La revolución es la paz. La reacción es la guerra. Las ideas sociales (justicia, libertad, propiedad, gobierno) se transforman depurándose, resignificándose en cada época por encima de todas las formas de la tiranía. Los dominados estallan cada vez que la dominación se hace insoportable renovando con ello la idea de revolución, pero la idea ha rebasado el límite de la política entrando en el terreno de la economía, y sus protagonistas son ya las clases más bajas de la sociedad.
La ley social es el progreso, eso que Hegel llama «desarrollo del espíritu universal en el tiempo», aunque todavía no es posible desentrañar los mecanismos que la hacen realidad. Solo cuando se cumpla del todo la ley social -tardará siglos- se pondrá fin a las revoluciones y a las miserias.
La reacción es esclava de la tradición histórica, el brazo de la idea de poder, la espada de la propiedad, de la monarquía y de la iglesia. En un mundo iluminado por la razón, la religión es un cascarón hueco e inútil. La iglesia ya no cuenta a la hora de resolver los nuevos problemas sociales. Se siente sin prestigio frente a las masas obreras. Ha perdido su antiguo papel de progreso social y se ha hecho enemiga de los derechos, de la república, de las reformas sociales. Jesucristo no fue mas que un eslabón de la cadena, continuador de Platón y de Zenón. Cristo sistematizó ideas preexistentes. Con ellas cayó el hierro del esclavo, se puso freno a la tiranía, y el ser humano dejó de ver con indiferencia los sentimientos del prójimo, pero no acabó con la desigualdad social, sólo la transformó. La esperanza no está en el cristianismo, sino en el socialismo.

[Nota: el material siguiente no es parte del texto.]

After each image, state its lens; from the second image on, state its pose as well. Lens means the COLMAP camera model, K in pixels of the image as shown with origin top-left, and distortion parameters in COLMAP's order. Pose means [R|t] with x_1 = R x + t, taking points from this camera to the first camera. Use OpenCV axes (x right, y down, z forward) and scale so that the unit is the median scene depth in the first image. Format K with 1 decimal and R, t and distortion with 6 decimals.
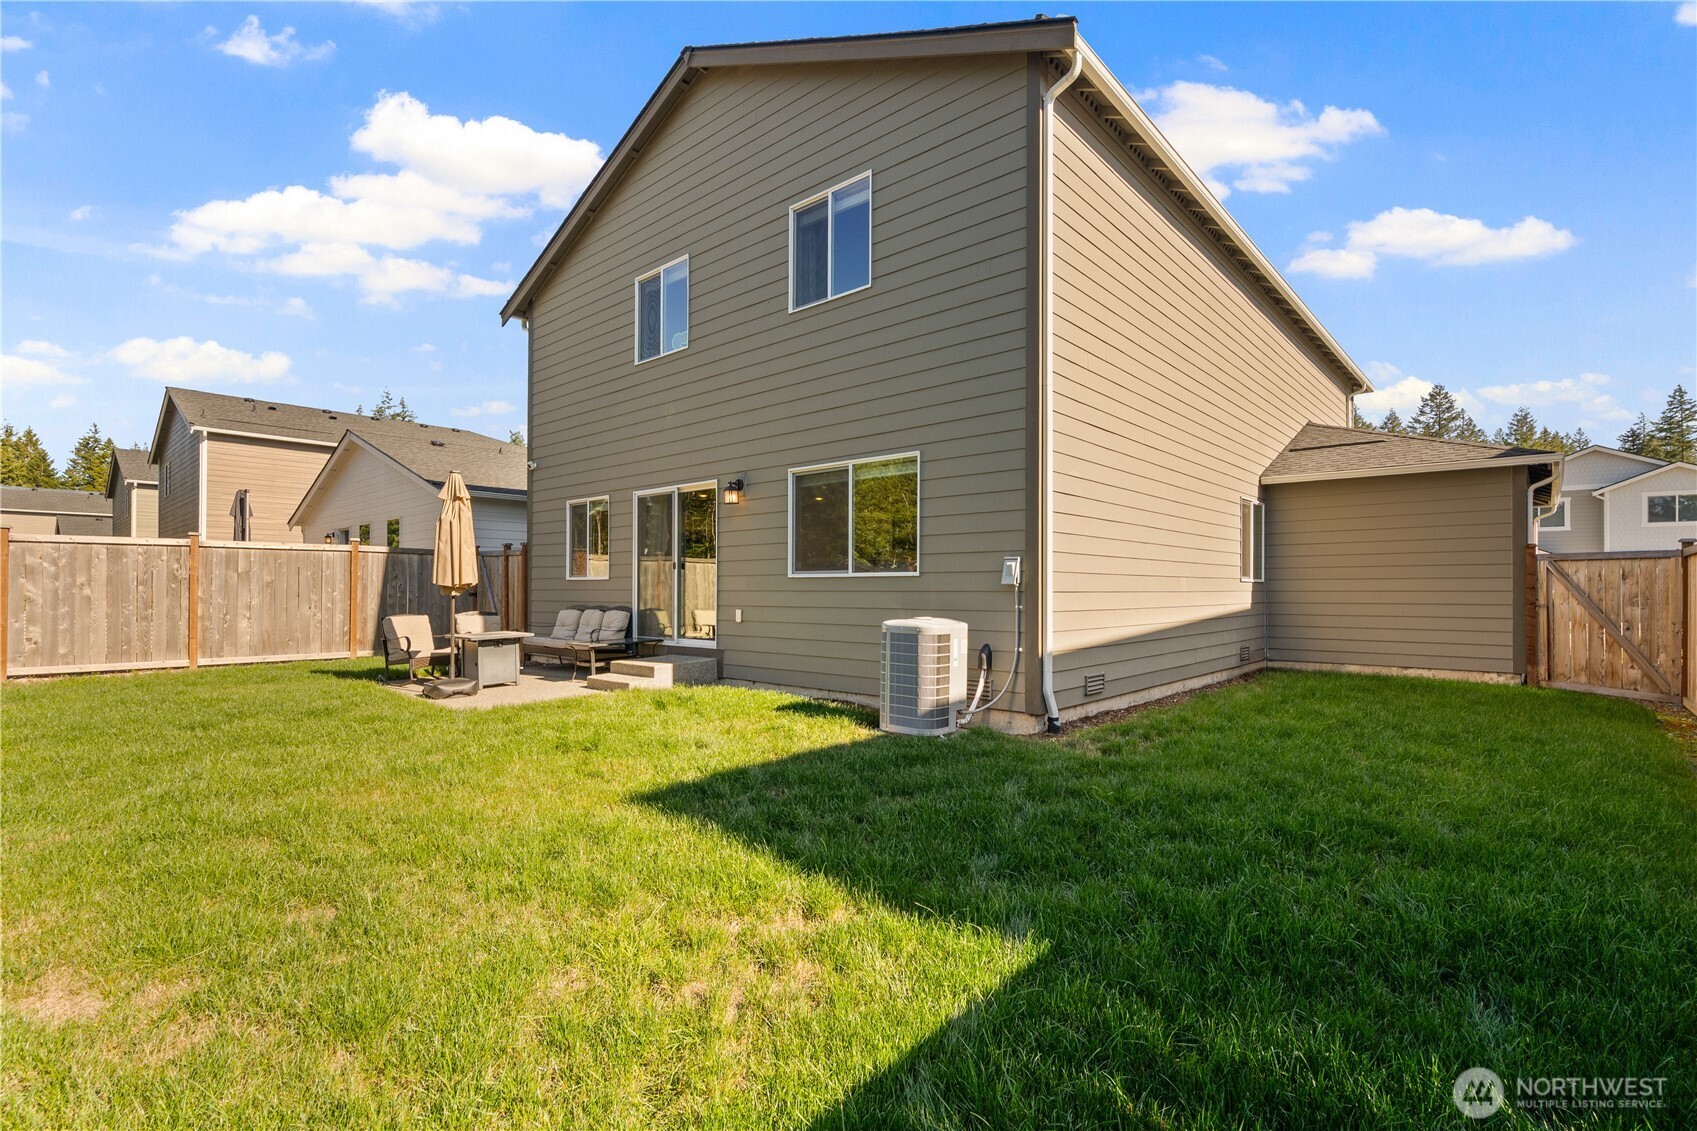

La monarquía es hija legítima de la idea de poder. El hombre teme y crea al rey para que salve su derecho y armonice la libertad de todos. La monarquía toma su legitimidad en el tiempo, pero esa misma antigüedad es su tara principal. En su origen, el humano pecaba de simplismo, de no reflexionar sobre el poder mismo y de entregarlo entero a un solo hombre. Poco científica, la monarquía ha ido adaptándose a los cambios sociales, y al hacerlo se ha ido negando a sí misma, limitándose poco a poco hasta perder toda su esencia, inclinándose ante la soberanía del pueblo. Si pudiera volvería a su pasado absolutista con la excusa de acabar con las disputas internas de sus reinos. La monarquía ha sido útil a la humanidad, un elemento eficaz de progreso. Ha unificado los pueblos, ha creado jerarquías administrativas, se ha enfrentado a las oligarquías. La monarquía es la primera solución al problema de armonizar libertad y orden: matar la libertad para tener orden.
Hoy la monarquía es la negación de la libertad. Sanciona la desigualdad social y ennoblece a las profesiones más lucrativas. Ahí no hay justicia, y por tanto no hay orden. Un rey es un soberano, pero en un estado moderno no pueden convivir dos soberanías. Hoy la monarquía es una rémora para la revolución de las ideas.
La revolución es la paz de los pueblos, la fórmula de la idea de justicia en la última de sus evoluciones conocidas. Representa aún el poder, pero tiende a dividirlo. En religión es atea, en política anarquista en el sentido de que no considera el poder sino como una necesidad muy pasajera. El hombre lo reúne todo en sí y es soberano. Nadie ha de gobernarlo sino él mismo. Todo poder es un absurdo. Quien extiende la mano sobre otro hombre, es un tirano. Cabe destruir ese poder.
Una sociedad de seres soberanos ha de basarse en el consentimiento. Para crearla es necesario acabar no solo con la actual organización política, sino también económica. Esto, hoy por hoy, es imposible. El poder, hoy por hoy, debe estar reducido a su menor expresión. ¿Da fuerza al poder la centralización? Optemos por la descentralización. ¿Le dan fuerza las armas? Arrebatémoselas. Entre la monarquía y la república, optaremos por la república; entre la república unitaria y la federativa, optaremos por la federativa. Ya que no puedo prescindir de las votaciones, universalizaré el sufragio. Dividiremos el poder y lo iremos así destruyendo, anulando también la propiedad sobre los instrumentos de trabajo.
Ese es el credo. No vale esconderlo en aras de asegurar el apoyo de los más. Cuando la idea final se haga hegemónica, será el momento de ejercer el gobierno.